Flavored with sausage, potatoes and onions, Irish coddle is the perfect stew to serve on St. Patrick’s Day.
The first time I saw this recipe mentioned was on an episode of The Layover with the late, the great, Chef Anthony Bourdain. The premise of the show is that he got to explore an amazing city while on a layover and tried to experience as much of the food and culture as he could in that short amount of time.
In an episode he visits Dublin, Ireland and was served a steaming bowl of coddle at a pub during a pub crawl. Beautiful golden potatoes swam in a sea of savory broth that was flavored with pork and onions. I knew I was in love with this dish before I even tasted it.

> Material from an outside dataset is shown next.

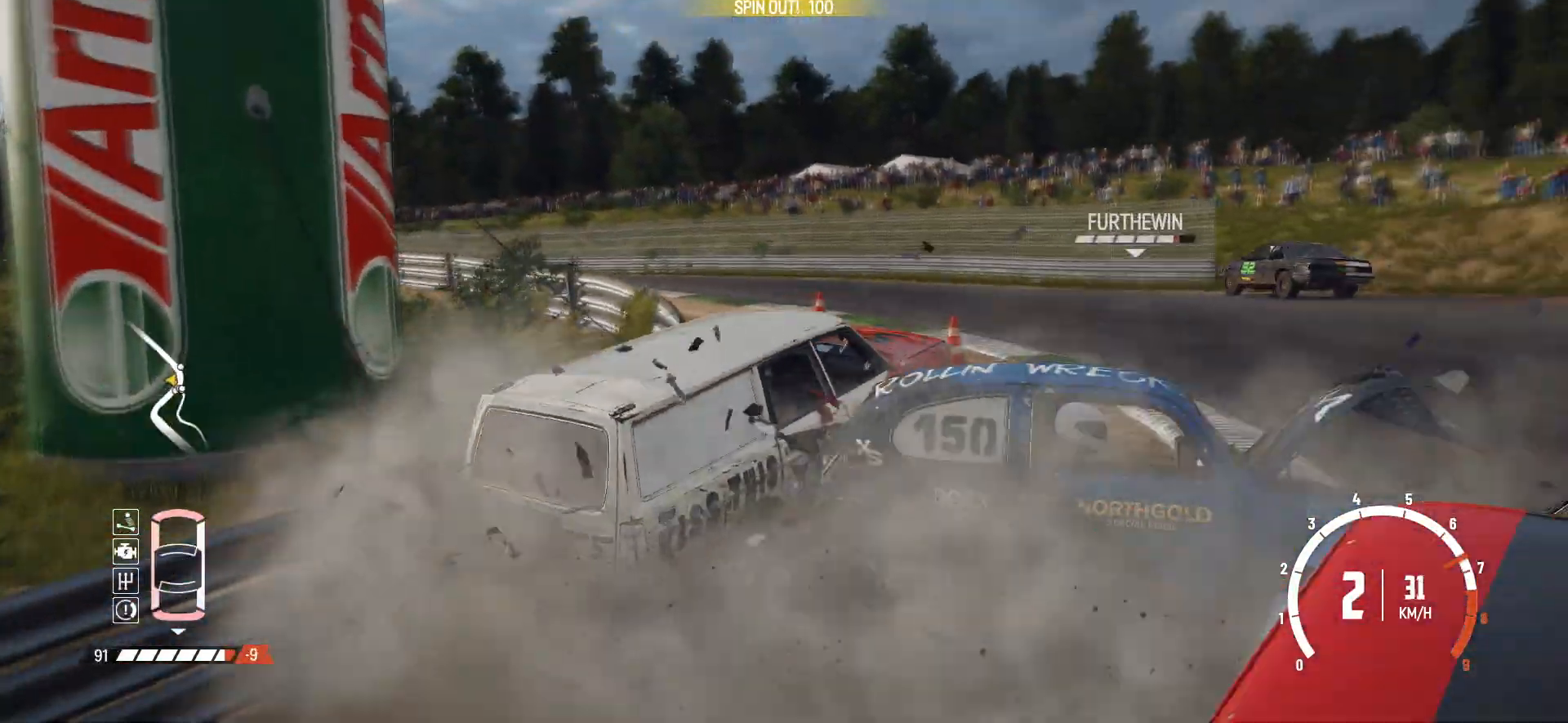
{"buttons": ["R2"], "left_stick": "left", "events": [[83, "left_stick", "left"], [100, "R2", "up"], [183, "R2", "down"]]}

I discovered this stew is so easy to make and there are so many variations, it was a new no brainer favorite. We made this recipe in March 2020 in the last group cooking class we held in the Northeast Teaching Kitchen right before the COVID-19 pandemic shut down. Since March has come back around (has it really been a year?), I wanted to share our version of coddle just in time for St. Patrick’s Day.
Our coddle contains pork sausage, bacon, onions, potatoes and carrots, chicken stock and water. This dish is very economical as it is typically made with leftover pork sausage, called bangers in Ireland and the U.K., and bacon. Feel free to make this recipe your own and add new ingredients!
The term coddle usually refers to eggs and the slow process of gently cooking food in water that is just below the boiling point.
Ultimately, our recipe for Irish coddle is an easy one-pot dish that takes less than one hour from start to finish. It's comforting and just in time for any last wisps of cold weather. Oh, and St. Patrick’s Day!
1 lb pork sausage, cut into bite sized pieces
½ lb bacon, cut into ¼ inch strips, or lardons
2 onions, peeled and quartered
5 golden potatoes, peeled and quartered
5 carrots, peeled and diced
4 cups water
4 cups chicken stock
Salt and pepper to taste
How to Make Irish Coddle
The first step is to brown the bacon in a large sauce pot. Traditionally, this step is skipped and all the ingredients are added to the pot and boiled.
I chose to brown the bacon, because it adds more flavor from the fat.
Add the sausage, potatoes, onions, water and chicken stock. I left a potato whole because why not?
Bring to a boil and then reduce heat to a simmer for 20-30 minutes until the potatoes are done.
Season with salt and pepper to taste and garnish with parsley.